- Excerpted text -
----------

529 plans appeal to investors by offering federal, and in some instances state, tax benefits. Whether the cumulative tax benefits of individual plans make one more attractive than another depends on an investor's circumstances.
A federal tax exemption on the growth and distribution of withdrawals that cover a beneficiaries' qualified education costs encourage saving for college. The potential tax-advantaged savings don't always stop there. Since college savers have no obligation to invest in their own state's plan, some states choose to entice residents to pick their home state's plan over other options by offering an additional state income-tax benefit. Whether that state income-tax benefit results in enough cost savings to merit staying in-state varies across the more than 80 plans available nationwide, and investors should to take a closer look at the possibilities.
State tax benefits come in a variety of shapes and sizes. Thirty-five states, including the District of Columbia, offer a state income tax benefit on contributions to a 529 plan. Most benefits come in the form of a tax deduction, which reduces taxable income, while Indiana, Oregon, Utah, and Vermont offer a tax credit that directly decreases the tax dollars owed. Minnesota gives investors a wider breadth of options by offering a choice between a tax credit or deduction of varying amounts. Exhibit 1 illustrates which states offer tax benefits. Tax parity is a less restrictive version of a tax deduction, so the dark blue tax-parity designation trumps the light blue tax deduction in our map.
Attractive Plans Across State Borders
Roughly 50% of the U.S. population resides in a state that doesn't offer state-specific tax incentives, either because it's a tax-parity state, a state with no income tax, or a state that doesn't offer a deduction or credit for staying in state. These investors have ultimate flexibility to shop around, free to choose a 529 plan without tax consequences.
While these investors have the most options, a universe of more than 80 plans might seem daunting to research. Morningstar Analyst Ratings are a good place to start: Morningstar analysts assign ratings across 61 plans, considering the plan's relative strength as an offering for investors nationwide. (Morningstar ratings do not consider state-specific incentives.) Currently, 14 529 plans receive an Analyst Rating of Gold or Silver. Exhibit 2 outlines the Gold and Silver-rated plans.
Do Your State Tax Benefits Outweigh Your Plan's Fees?
Meanwhile, state-specific tax benefits complicate the picture for investors. It helps to understand the potential value of the benefit. Since they vary widely from state to state, we evaluated whether it was possible to cover the average expense ratio of a plan's age-based portfolios with each state's available state-specific tax benefits (assuming both stay constant), and if so, how long that advantage lasts.
Tax benefits typically start off covering the full balance of a plan's fees when assets are low, but the annual cost in dollars charged by the plan increases as the account balance grows, whereas tax savings are capped based on the size of contributions. Eventually, the balance may grow to the point where fees charged are greater than the tax benefit. We assumed a family of four with a $70,000 income per year contributed $100 each month per child, or $2,400 a year. We also assumed each state's highest marginal state tax rate for the family's income level and an annual 6% return on investment. Across all plans, we assumed investors chose the age-based portfolios and took an average expense ratio across the plans' tracks to find the average price of each plan. When states offer more than one direct or advisor plan, we considered the one with the higher Analyst Rating.

----------

- Record excerpts -
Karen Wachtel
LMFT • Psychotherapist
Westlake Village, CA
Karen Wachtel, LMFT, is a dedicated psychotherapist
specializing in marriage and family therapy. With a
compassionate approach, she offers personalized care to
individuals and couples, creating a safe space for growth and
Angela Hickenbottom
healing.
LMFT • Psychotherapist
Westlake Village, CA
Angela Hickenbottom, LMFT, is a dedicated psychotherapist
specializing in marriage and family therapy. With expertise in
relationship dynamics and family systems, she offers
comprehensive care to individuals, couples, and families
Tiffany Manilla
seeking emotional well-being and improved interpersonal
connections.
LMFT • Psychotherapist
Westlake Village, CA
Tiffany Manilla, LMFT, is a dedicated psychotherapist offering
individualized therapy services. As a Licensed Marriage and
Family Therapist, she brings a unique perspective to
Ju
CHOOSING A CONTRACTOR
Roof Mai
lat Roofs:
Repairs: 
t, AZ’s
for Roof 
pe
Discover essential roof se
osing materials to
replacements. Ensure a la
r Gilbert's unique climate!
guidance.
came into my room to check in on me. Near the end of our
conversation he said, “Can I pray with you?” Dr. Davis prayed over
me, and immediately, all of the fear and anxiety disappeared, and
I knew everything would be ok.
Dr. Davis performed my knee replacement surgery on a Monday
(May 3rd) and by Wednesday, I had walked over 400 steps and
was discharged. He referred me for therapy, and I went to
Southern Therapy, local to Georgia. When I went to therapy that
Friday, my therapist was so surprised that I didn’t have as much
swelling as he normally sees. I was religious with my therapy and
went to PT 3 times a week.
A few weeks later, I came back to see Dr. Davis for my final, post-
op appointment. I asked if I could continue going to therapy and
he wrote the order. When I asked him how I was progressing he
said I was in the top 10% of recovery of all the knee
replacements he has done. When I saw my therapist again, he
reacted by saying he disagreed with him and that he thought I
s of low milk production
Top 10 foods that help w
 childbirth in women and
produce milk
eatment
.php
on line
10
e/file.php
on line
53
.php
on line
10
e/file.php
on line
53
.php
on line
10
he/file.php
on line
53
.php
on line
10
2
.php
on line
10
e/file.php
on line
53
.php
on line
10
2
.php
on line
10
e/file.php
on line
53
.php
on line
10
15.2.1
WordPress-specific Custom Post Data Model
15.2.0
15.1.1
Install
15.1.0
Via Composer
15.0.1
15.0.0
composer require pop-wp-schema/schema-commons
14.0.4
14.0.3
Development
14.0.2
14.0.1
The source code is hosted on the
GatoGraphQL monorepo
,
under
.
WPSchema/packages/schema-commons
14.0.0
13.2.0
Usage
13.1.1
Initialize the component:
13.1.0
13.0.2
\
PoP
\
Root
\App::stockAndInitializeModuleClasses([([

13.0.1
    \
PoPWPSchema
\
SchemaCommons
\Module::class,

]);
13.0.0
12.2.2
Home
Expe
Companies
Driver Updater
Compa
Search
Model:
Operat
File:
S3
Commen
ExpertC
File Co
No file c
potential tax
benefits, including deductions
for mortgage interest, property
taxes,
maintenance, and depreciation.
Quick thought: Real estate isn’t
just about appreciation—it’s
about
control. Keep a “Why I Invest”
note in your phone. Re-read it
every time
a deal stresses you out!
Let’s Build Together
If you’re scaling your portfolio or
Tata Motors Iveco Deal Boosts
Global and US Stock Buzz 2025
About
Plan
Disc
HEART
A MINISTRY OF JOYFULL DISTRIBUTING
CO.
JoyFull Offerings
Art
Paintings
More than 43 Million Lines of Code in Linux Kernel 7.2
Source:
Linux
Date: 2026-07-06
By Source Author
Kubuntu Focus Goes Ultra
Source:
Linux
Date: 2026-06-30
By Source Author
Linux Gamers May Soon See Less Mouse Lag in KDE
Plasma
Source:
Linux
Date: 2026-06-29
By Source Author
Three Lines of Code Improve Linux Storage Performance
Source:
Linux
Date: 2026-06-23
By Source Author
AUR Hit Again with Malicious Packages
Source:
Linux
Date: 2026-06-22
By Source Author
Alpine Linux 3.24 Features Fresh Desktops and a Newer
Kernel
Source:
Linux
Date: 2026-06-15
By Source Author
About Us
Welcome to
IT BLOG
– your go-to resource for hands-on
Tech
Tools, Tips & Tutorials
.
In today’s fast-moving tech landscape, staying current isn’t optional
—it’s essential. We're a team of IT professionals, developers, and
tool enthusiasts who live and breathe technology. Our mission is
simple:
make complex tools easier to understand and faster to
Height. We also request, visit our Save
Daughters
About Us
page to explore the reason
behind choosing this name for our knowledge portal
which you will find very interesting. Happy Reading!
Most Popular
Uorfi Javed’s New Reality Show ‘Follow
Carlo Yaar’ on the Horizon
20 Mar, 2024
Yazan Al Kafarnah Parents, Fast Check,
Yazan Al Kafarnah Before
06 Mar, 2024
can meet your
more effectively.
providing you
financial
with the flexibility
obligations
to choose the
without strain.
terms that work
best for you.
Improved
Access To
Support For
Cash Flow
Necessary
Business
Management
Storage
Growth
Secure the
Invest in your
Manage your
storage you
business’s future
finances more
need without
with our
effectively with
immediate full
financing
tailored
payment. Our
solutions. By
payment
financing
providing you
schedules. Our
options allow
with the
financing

----------

- Problem 1 -
Transcribe part of the text on 529 college savings plans, beginning at the words "Attractive Plans Across" and ending after "without tax consequences.".
- Problem 2 -
Translate this sentence from the 529 plan text into Spanish: "These investors have ultimate flexibility to shop around, free to choose a 529 plan without tax consequences."
You won't need the lines to do any of this.

- Answer space 1 -
Attractive Plans Across State Borders
Roughly 50% of the U.S. population resides in a state that doesn't offer state-specific tax incentives, either because it's a tax-parity state, a state with no income tax, or a state that doesn't offer a deduction or credit for staying in state. These investors have ultimate flexibility to shop around, free to choose a 529 plan without tax consequences.

- Answer space 2 -
Estos inversionistas tienen la máxima flexibilidad para comparar opciones, con libertad para elegir un plan 529 sin consecuencias fiscales.